<<<<
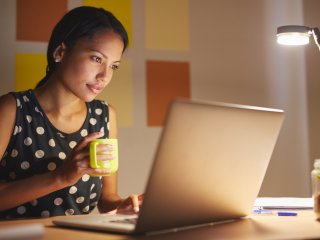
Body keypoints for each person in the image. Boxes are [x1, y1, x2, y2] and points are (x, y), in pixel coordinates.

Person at [0, 6, 142, 219]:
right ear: (60, 52)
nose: (104, 75)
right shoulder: (12, 109)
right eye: (96, 59)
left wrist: (125, 207)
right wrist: (60, 177)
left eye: (114, 66)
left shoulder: (105, 116)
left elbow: (107, 200)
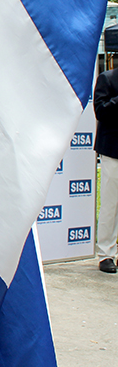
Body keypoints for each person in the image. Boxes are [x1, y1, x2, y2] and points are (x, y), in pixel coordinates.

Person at [94, 67, 118, 273]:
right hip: (113, 150)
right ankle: (106, 254)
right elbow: (100, 111)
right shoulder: (107, 78)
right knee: (111, 205)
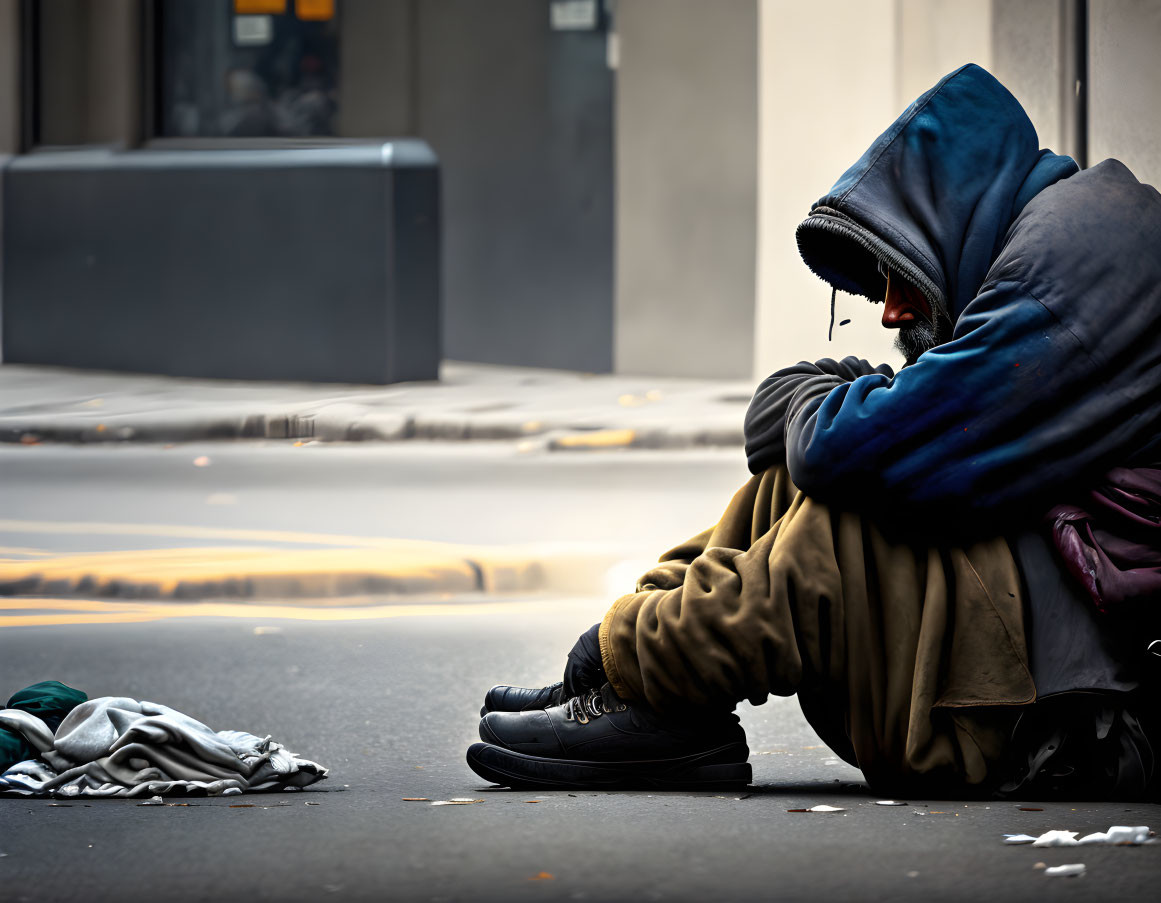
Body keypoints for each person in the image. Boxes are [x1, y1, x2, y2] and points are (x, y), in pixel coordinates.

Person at [466, 64, 1161, 799]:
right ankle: (652, 700)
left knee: (849, 511)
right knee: (785, 486)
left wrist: (838, 414)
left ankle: (635, 666)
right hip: (1059, 653)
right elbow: (782, 424)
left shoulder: (1073, 256)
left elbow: (841, 450)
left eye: (898, 273)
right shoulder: (1048, 247)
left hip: (1088, 716)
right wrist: (838, 415)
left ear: (952, 222)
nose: (889, 312)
>>>>
The response is the exact set of lines from the one holding "left eye: (898, 273)" through the last line of the material.

left eye: (898, 273)
right shoulder: (1048, 247)
left hip: (1088, 716)
right wrist: (838, 415)
left ear: (952, 222)
nose: (889, 312)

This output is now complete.